Near by is the Hawa Mahal. You enter around the back into courtyard with a fountain in the centre. The architecture is a mixture of Rajasthani and Mughal with symmetry playing a big part. Afternoon sunlight was illuminating the famous stained glass windows filling the internal rooms with colour. However the main attraction was seeing the building from the outside. Originally it was built so the noble women could look down and watch the city life. All the windows on the main facade are covers by intricate screens or stained glass so the women could not be seen.

Our last landmark of the day was to climb the stairs of the Iswari Minar Swarga Sal tower rooted in the centre of the pink city. The 360 views were incredible and we could see all the places we had been so far. We stood for a while to take it all in then headed back to the guest house via a ridiculously spicy kabab. 

Our final act of tourism was to rise early and ride an elephant up to the Amber Palace situated just north of the city. We caught a local bus and had a bite to eat on the street below the fort. It was a great breakfast setting as the bright Amber coloured walls cast a warm light over the surrounding area. We could see a procession of elephants marching up to the fort so we got in line and joined in. This was the way Kings used to enter the palace, and we thought it would be cool to do the same. 

We disembarked off the elephant in the main courtyard and decided to get a guide to bring it all to life a little. He was brilliant! And told us loads of interesting stuff such as, the Hindu architecture styling (animal carvings) and the Persian architectural styling (geometric patterns & symmetry) came from the Emperors two wives who were from different places and held different beliefs, the water systems in place dripped water through grass curtains creating a fragrant form of aircon when the breeze passed through the grassy screen, there were different palaces for monsoon, summer and winter, and talked about the amazing hall of mirrors, each one convex, meaning you are reflected a thousand times. 
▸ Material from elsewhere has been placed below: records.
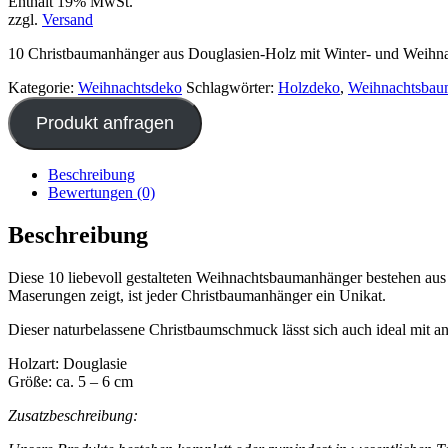
Enthält 19% MwSt.
zzgl.
Versand
10 Christbaumanhänger aus Douglasien-Holz mit Winter- und Weihn
Kategorie:
Weihnachtsdeko
Schlagwörter:
Holzdeko
,
Weihnachtsbau
Produkt anfragen
Beschreibung
Bewertungen (0)
Beschreibung
Diese 10 liebevoll gestalteten Weihnachtsbaumanhänger bestehen aus
Maserungen zeigt, ist jeder Christbaumanhänger ein Unikat.
Dieser naturbelassene Christbaumschmuck lässt sich auch ideal mi
Holzart: Douglasie
Größe: ca. 5 – 6 cm
Zusatzbeschreibung: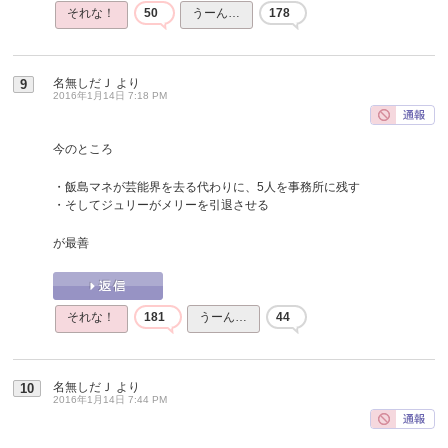
それな！
50
うーん…
178
名無しだＪ
より
9
2016年1月14日 7:18 PM
今のところ
・飯島マネが芸能界を去る代わりに、5人を事務所に残す
・そしてジュリーがメリーを引退させる
が最善
それな！
181
うーん…
44
名無しだＪ
より
10
2016年1月14日 7:44 PM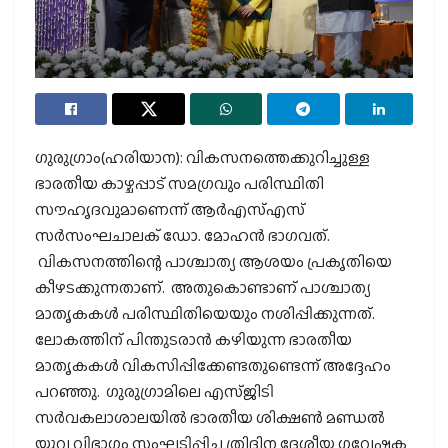
ഗുരുഗ്രാം(ഹരിയാന): വികസനത്തെക്കുറിച്ചുള്ള
ഭാരതീയ കാഴ്ചപ്പാട് സമഗ്രവും പരിസ്ഥിതി
സൗഹൃദവുമാണെന്ന് ആര്‍എസ്എസ്
സര്‍സംഘചാലക് ഡോ. മോഹന്‍ ഭാഗവത്.
വികസനത്തിന്റെ പാശ്ചാത്യ ആശയം പ്രകൃതിയെ
കീഴടക്കുന്നതാണ്. അതുകൊണ്ടാണ് പാശ്ചാത്യ
മാതൃകകള്‍ പരിസ്ഥിതിയെയും നശിപ്പിക്കുന്നത്.
ലോകത്തിന് പിന്തുടരാന്‍ കഴിയുന്ന ഭാരതീയ
മാതൃകകള്‍ വികസിപ്പിക്കേണ്ടതുണ്ടെന്ന് അദ്ദേഹം
പറഞ്ഞു. ഗുരുഗ്രാമിലെ എസ്ജിടി
സര്‍വകലാശാലയില്‍ ഭാരതീയ ശിക്ഷണ്‍ മണ്ഡല്‍
യുവ വിഭാഗം സംഘടിപ്പിച്ച ത്രിദിന ദേശീയ ഗവേഷക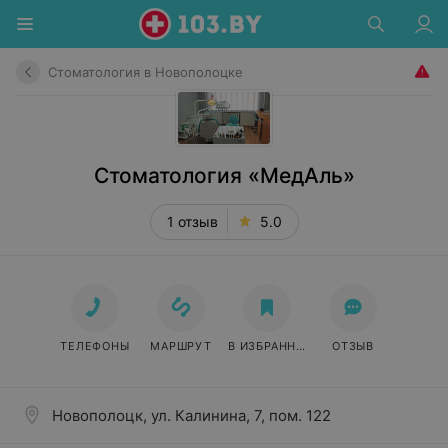
Стоматология в Новополоцке
Стоматология «МедАль»
1 отзыв
5.0
ТЕЛЕФОНЫ
МАРШРУТ
В ИЗБРАННОЕ
ОТЗЫВ
Новополоцк, ул. Калинина, 7, пом. 122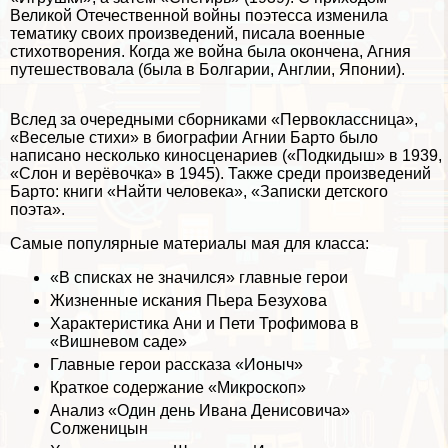
Великой Отечественной войны поэтесса изменила
тематику своих произведений, писала военные
стихотворения. Когда же война была окончена, Агния
путешествовала (была в Болгарии, Англии, Японии).
Вслед за очередными сборниками «Первоклассница»,
«Веселые стихи» в биографии Агнии Барто было
написано несколько киносценариев («Подкидыш» в 1939,
«Слон и верёвочка» в 1945). Также среди произведений
Барто: книги «Найти человека», «Записки детского
поэта».
Самые популярные материалы мая для класса:
«В списках не значился» главные герои
Жизненные искания Пьера Безухова
Хаpaктеристика Ани и Пети Трофимова в
«Вишневом саде»
Главные герои рассказа «Ионыч»
Краткое содержание «Микроскоп»
Анализ «Один день Ивана Денисовича»
Солженицын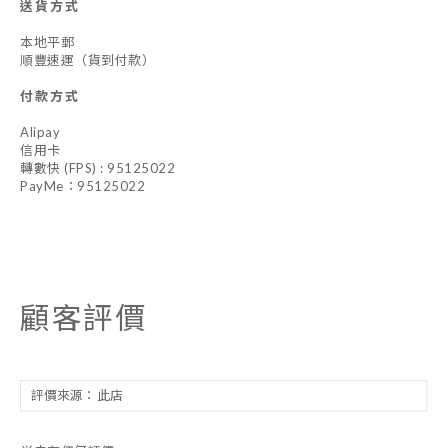
送貨方式
本地平郵
順豐速運（貨到付款）
付款方式
Alipay
信用卡
轉數快 (FPS) : 95125022
PayMe：95125022
顧客評價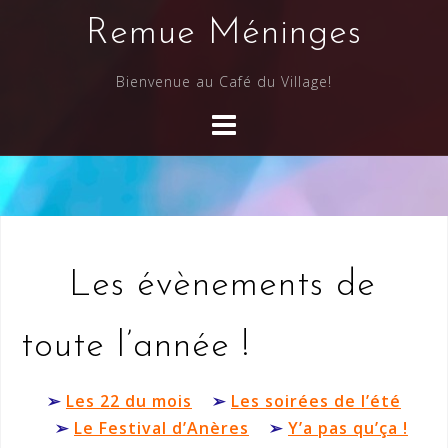
Skip
Remue Méninges
to
content
Bienvenue au Café du Village!
Les évènements de
toute l’année !
➢
Les 22 du mois
➢
Les soirées de l’été
➢
Le Festival d’Anères
➢
Y’a pas qu’ça !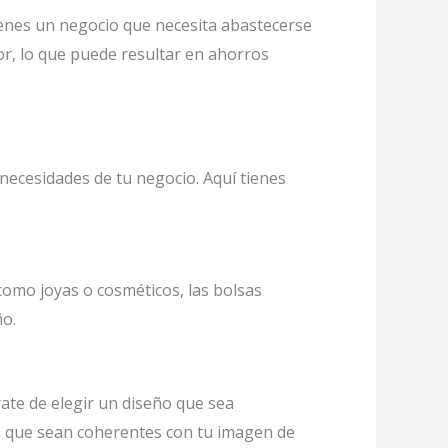
tienes un negocio que necesita abastecerse
, lo que puede resultar en ahorros
necesidades de tu negocio. Aquí tienes
como joyas o cosméticos, las bolsas
ño.
ate de elegir un diseño que sea
jes que sean coherentes con tu imagen de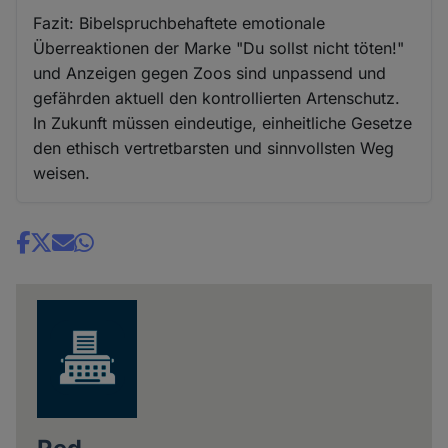
Fazit: Bibelspruchbehaftete emotionale
Überreaktionen der Marke "Du sollst nicht töten!"
und Anzeigen gegen Zoos sind unpassend und
gefährden aktuell den kontrollierten Artenschutz.
In Zukunft müssen eindeutige, einheitliche Gesetze
den ethisch vertretbarsten und sinnvollsten Weg
weisen.
Share
news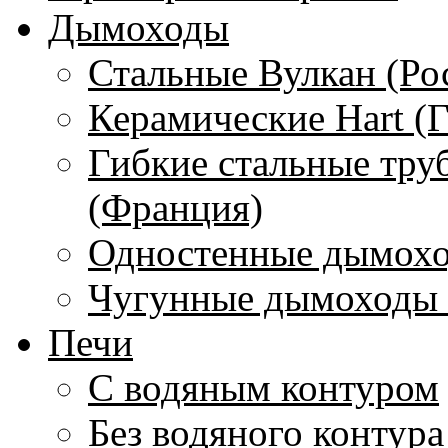
Дымоходы
Стальные Вулкан (Ро
Керамические Hart (
Гибкие стальные тру
(Франция)
Одностенные дымохо
Чугунные дымоходы 
Печи
С водяным контуром
Без водяного контура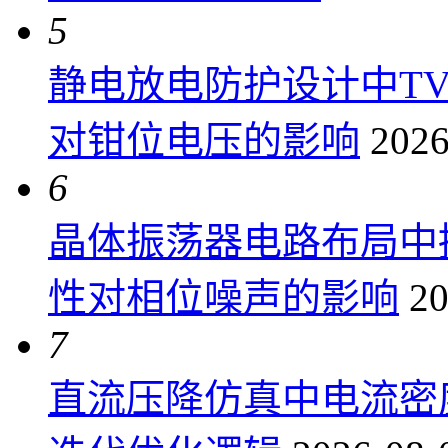
5
静电放电防护设计中T
对钳位电压的影响
2026
6
晶体振荡器电路布局中
性对相位噪声的影响
20
7
直流压降仿真中电流密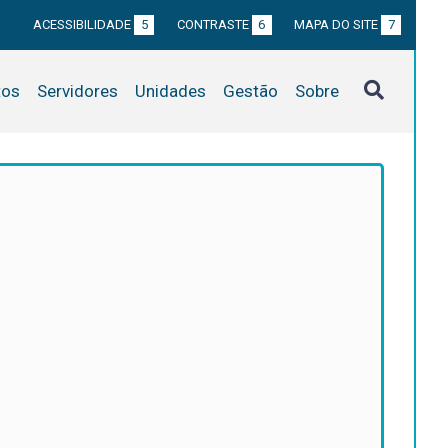
ACESSIBILIDADE
5
CONTRASTE
6
MAPA DO SITE
7
tos
Servidores
Unidades
Gestão
Sobre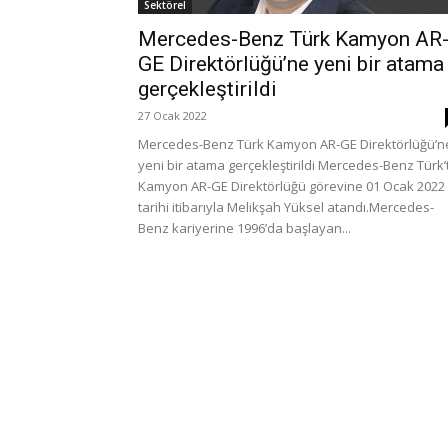
Sektörel
Mercedes-Benz Türk Kamyon AR
GE Direktörlüğü’ne yeni bir atama
gerçekleştirildi
27 Ocak 2022
Mercedes-Benz Türk Kamyon AR-GE Direktörlüğü’n
yeni bir atama gerçekleştirildi Mercedes-Benz Türk’
Kamyon AR-GE Direktörlüğü görevine 01 Ocak 2022
tarihi itibarıyla Melikşah Yüksel atandı.Mercedes-
Benz kariyerine 1996’da başlayan...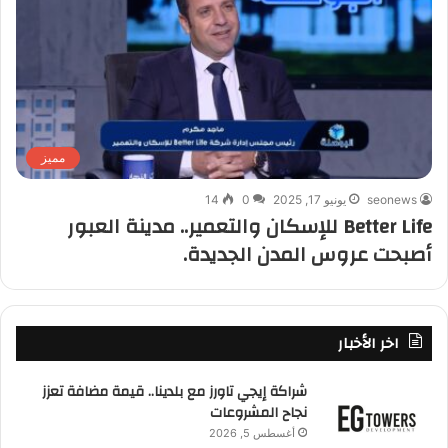
مميز
seonews
يونيو 17, 2025
0
14
Better Life للإسكان والتعمير.. مدينة العبور
أصبحت عروس المدن الجديدة.
اخر الأخبار
شراكة إيجي تاورز مع بلدينا.. قيمة مضافة تعزز
نجاح المشروعات
أغسطس 5, 2026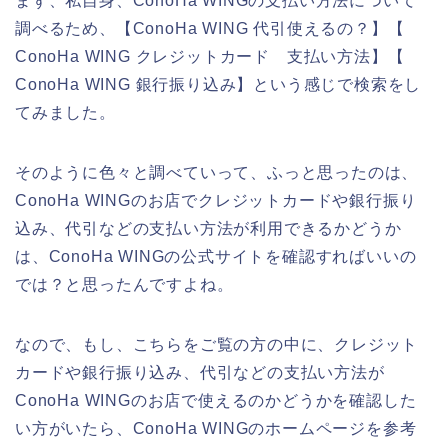
まず、私自身、ConoHa WINGの支払い方法について
調べるため、【ConoHa WING 代引使えるの？】【
ConoHa WING クレジットカード 支払い方法】【
ConoHa WING 銀行振り込み】という感じで検索をし
てみました。
そのように色々と調べていって、ふっと思ったのは、
ConoHa WINGのお店でクレジットカードや銀行振り
込み、代引などの支払い方法が利用できるかどうか
は、ConoHa WINGの公式サイトを確認すればいいの
では？と思ったんですよね。
なので、もし、こちらをご覧の方の中に、クレジット
カードや銀行振り込み、代引などの支払い方法が
ConoHa WINGのお店で使えるのかどうかを確認した
い方がいたら、ConoHa WINGのホームページを参考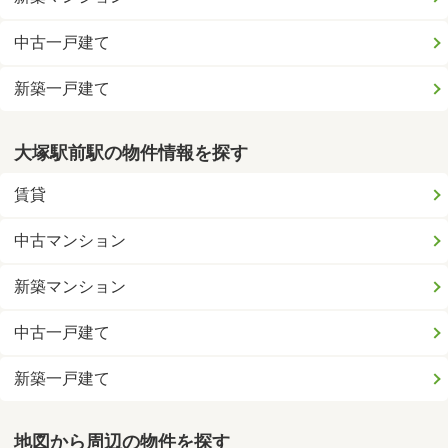
中古一戸建て
新築一戸建て
大塚駅前駅の物件情報を探す
賃貸
中古マンション
新築マンション
中古一戸建て
新築一戸建て
地図から周辺の物件を探す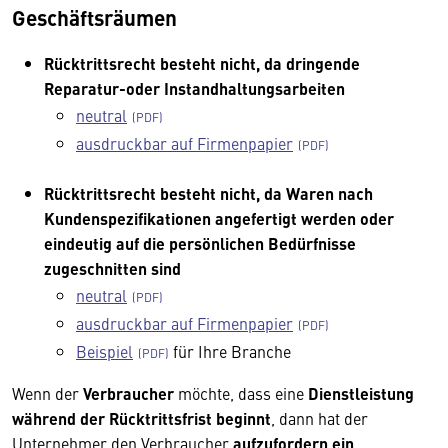
Geschäftsräumen
Rücktrittsrecht besteht nicht, da dringende
Reparatur-oder Instandhaltungsarbeiten
neutral
ausdruckbar auf Firmenpapier
Rücktrittsrecht besteht nicht, da
Waren nach
Kundenspezifikationen angefertigt werden oder
eindeutig auf die persönlichen Bedürfnisse
zugeschnitten sind
neutral
ausdruckbar auf Firmenpapier
Beispiel
für Ihre Branche
Wenn der
Verbraucher
möchte, dass eine
Dienstleistung
während der Rücktrittsfrist beginnt
, dann hat der
Unternehmer den Verbraucher
aufzufordern
,
ein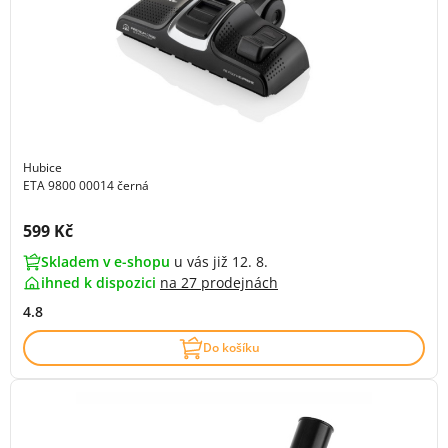
Hubice
ETA 9800 00014 černá
Cena s DPH:
599 Kč
Skladem v e-shopu
u vás již 12. 8.
ihned k dispozici
na
27 prodejnách
4.8
Do košíku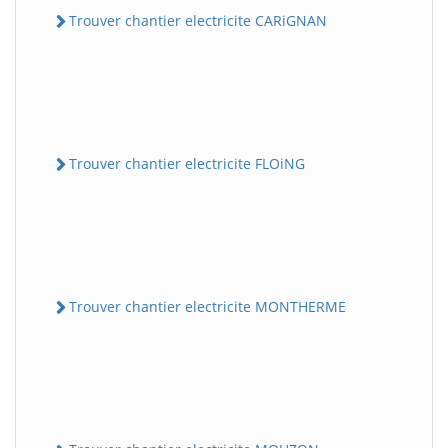
Trouver chantier electricite CARiGNAN
Trouver chantier electricite FLOiNG
Trouver chantier electricite MONTHERME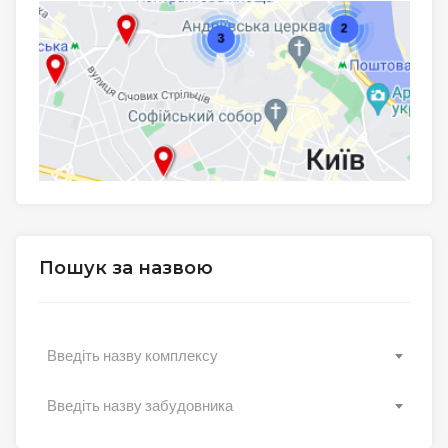
Пошук за назвою
Введіть назву комплексу
Введіть назву забудовника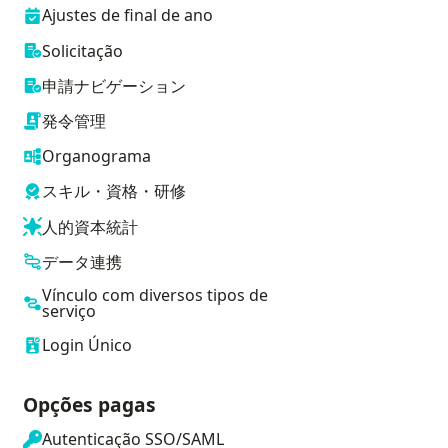
Ajustes de final de ano
Solicitação
申請ナビゲーション
発令管理
Organograma
スキル・資格・研修
人的資本統計
データ連携
Vínculo com diversos tipos de
serviço
Login Único
Opções pagas
Autenticação SSO/SAML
After a hour or so wondering around the palace, our guide showed us a secret passageway to the Jaigarh Fort further up the hillside behind. This was used as a secret escape tunnel by the emperor.

We spent an hour or so up there looking at the beautiful views over the city and surrounding hillside. It was a beautiful scene that you could get lost in for hours. The highlight of the fort is the world largest cannon. It is bloody massive, however it was only fired once as a test sending a giant cannonball 22km. The fort was so feared that no body ever attacked it so the canon just sits above the city crowning the fort.  

We hid in our new favourite coffee house while the sun did its work, and in the evening walked up the road to the Raj Mandir cinema to experience our first Bollywood film. The cinema was an incredible building, it looked like the set of a Disney film with bright lights and curly flourishes. Inside a huge winding staircase with a red carpet consumed one side, while ornate gold and silver paneling and large chandeliers filled the rest of the space. It was full of people, it felt a lot more special than a UK cinema. Having only one screen it felt more like a theatre than a cinema, you could even get VIP seats and treatment. The film was a action / sifi / romance called Mr X and was completely in Hindi. However the over the top expressive acting made it easy to follow, almost more so than a silent move from the twenties. The audience were brilliant, every time there was any passion (the most being a kiss) or a cliche heroic moment, the auditorium would be filled with whoops and cheers! It was awesome. 

The following day we chilled out at the hotel and achieved very little. We spent a long time chatting to the hotel owner. He was a lovely man and we whiled away the afternoon talking about all things from old Bollywood films to his family and his travels in Europe. We decided that with the temperature hitting around forty making the majority of the day unpleasant, we would cut short traveling through Rajasthan and head north back towards the Himalayas for cooler climes. Later that evening we had a fantastic curry in a street food stall on the road outside the station, then curled up in the sleeper train for our 14 hour journey to the city of Amritsar, 30km east of the Pakistan border.